Oireachtas Joint and Select Committees
Wednesday, 5 November 2025
Joint Oireachtas Committee on Health
Long-term Planning in the Health Services: Discussion
2:00 am
Martin Daly (Roscommon-Galway, Fianna Fail)
I wish to follow on from Deputy Ardagh because I was very impressed by her passion on the subject of CAMHS. What she said is true. While I take Mr. Gloster's observance that he does not feel he is in a position to second guess a clinician’s decision, any branch of medicine or the health services is open to review. We had a situation in the Roscommon and east Galway area where it was my impression that the professional receiving the referrals – this is not historical but, rather, recent - almost viewed it as some sort of performance to push back as many referrals to GPs.
It was a major issue for GPs in the area, so much so that letters were full of disrespect for fellow professionals. I think it has been resolved now, but the same issue keeps coming up over and over again. Deputy Ardagh is speaking about Dublin. I am speaking about rural Roscommon and east Galway.
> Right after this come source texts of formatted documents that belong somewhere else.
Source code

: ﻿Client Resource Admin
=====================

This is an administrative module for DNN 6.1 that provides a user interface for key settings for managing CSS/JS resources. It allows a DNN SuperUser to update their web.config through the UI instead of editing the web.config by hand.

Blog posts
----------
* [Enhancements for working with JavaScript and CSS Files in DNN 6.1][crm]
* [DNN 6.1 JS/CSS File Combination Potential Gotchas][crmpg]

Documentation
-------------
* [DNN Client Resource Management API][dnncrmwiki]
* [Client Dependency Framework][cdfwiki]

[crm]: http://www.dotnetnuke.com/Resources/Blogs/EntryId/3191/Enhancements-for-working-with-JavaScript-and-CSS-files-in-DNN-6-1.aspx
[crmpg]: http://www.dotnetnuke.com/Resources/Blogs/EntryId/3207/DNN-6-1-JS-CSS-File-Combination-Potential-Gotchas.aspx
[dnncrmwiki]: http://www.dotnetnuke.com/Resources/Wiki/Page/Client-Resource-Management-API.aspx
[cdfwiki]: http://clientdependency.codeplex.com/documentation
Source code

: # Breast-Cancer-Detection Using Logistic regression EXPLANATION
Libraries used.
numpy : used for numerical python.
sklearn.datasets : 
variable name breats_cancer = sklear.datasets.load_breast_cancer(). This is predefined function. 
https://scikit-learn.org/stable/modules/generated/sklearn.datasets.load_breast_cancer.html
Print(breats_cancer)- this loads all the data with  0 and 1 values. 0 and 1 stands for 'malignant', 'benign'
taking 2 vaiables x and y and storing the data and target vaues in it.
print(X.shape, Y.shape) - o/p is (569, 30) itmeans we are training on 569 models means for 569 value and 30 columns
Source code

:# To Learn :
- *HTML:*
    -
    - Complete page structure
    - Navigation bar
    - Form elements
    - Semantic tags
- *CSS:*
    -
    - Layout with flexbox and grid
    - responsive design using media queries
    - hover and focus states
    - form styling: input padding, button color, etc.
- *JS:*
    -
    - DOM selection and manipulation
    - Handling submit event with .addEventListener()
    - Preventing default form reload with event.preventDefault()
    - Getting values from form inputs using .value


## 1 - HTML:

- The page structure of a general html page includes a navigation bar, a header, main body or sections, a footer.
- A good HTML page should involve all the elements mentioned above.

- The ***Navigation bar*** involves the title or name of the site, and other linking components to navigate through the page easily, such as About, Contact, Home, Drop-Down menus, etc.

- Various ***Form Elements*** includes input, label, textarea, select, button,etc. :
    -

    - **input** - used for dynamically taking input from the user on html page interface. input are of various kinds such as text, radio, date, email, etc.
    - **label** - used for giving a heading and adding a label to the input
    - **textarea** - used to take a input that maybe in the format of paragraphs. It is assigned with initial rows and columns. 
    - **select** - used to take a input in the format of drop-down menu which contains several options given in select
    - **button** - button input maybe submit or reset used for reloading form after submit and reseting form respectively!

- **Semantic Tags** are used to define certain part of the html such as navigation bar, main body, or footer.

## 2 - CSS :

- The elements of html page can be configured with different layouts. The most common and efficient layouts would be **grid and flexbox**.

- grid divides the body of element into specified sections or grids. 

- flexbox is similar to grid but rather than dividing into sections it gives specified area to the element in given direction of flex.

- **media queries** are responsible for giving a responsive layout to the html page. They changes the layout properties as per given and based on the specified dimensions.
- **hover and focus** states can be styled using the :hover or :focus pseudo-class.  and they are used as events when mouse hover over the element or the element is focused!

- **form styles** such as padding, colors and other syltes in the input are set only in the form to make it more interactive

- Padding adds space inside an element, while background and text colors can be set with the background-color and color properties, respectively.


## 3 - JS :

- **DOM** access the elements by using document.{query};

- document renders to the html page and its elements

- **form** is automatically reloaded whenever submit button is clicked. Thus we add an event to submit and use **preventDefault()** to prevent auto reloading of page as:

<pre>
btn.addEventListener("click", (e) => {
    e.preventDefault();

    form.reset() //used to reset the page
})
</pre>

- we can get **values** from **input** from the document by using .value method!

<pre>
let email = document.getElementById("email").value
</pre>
At the end of the line, parents are dealing with very difficult situations and are striving to do their best for their children. I will give an example. I had a family, who, for work reasons, worked in middle management. They went to the west coast of America on a contract for two years with a child with ADHD. The child was assessed over there by a professional psychologist and paediatrician specialising in the area and put on treatment. The child came back to this country because the contract was up. The parents wanted to continue the medication because it had changed their lives in terms of the child's ability to attend school. My referral to CAMHS was received and sent back. Essentially, it stated that it did not think the child was suitable for its assessment. Second, even if the child was seen, the child would have to be taken off the medication, reassessed at six months and then it would be decided because the assessor could not be guided by professionals in the United States of America. I had reports from them.
That is the level of dysfunction. That is not patient-centred, parent-centred or child-centred. It is not productive in any way. It creates resentment, anger and frustration. I heard this from loads of GPs in that area who are outraged not just because of the waste of time for them, but also because of the disservice to the families and the parents who are trying to do their best and making their lives even more difficult than they already are. What Deputy Ardagh says is true.
I am delighted with Mr. Gloster's assurance of this one-door policy of a referral into the service where a child in the family will receive a service which is deemed most appropriate by the HSE. I am happy with that and with the assurance on that. What Deputy Ardagh described is true. It is not just her experience or that of a few people in her area; it is true. It seems to be an institutional issue throughout the country because GPs in other parts of the country are telling the same stories about the same service. I accept Mr. Gloster's assurances on that and that things will change.
Moving on, Senator Boyle spoke about GP numbers in rural areas. It may be an easier topic to discuss. Nonetheless, it is a service that is required. I agree with Mr. Gloster that the modelling has to change. Part of that is a reluctance. It is not just in general practice; I see in specialties in smaller hospitals that reluctance and a difficulty to recruit and retain medical professionals and allied health professionals in those areas. I accept that there has been an extension of training. We also need to be careful when we cast a net so wide that we make sure that we get high-quality graduates into those training programmes. That is also a challenge.
In some remote and rural areas and deprived inner-city areas where there is specific need and a difficulty recruiting and retaining GPs, we need to look at a different model. Somewhere along the line, someone decided that 1,200 medical cards were enough work for one GP in 1989, with one nurse and one secretary. No one ever did a working time study on it. We have changed considerably in the last 35 years to a point where there is much more complexity in the work we do. The consultations are longer. In those areas, the State does have a responsibility to provide a service. It may be that there are fewer patients but it takes two GPs to provide that service, maybe on a salaried model or some other subsistence model. We need to think outside the box. That is not just in rural areas; it is also in deprived inner-city areas. What is Mr. Gloster's own observation on that?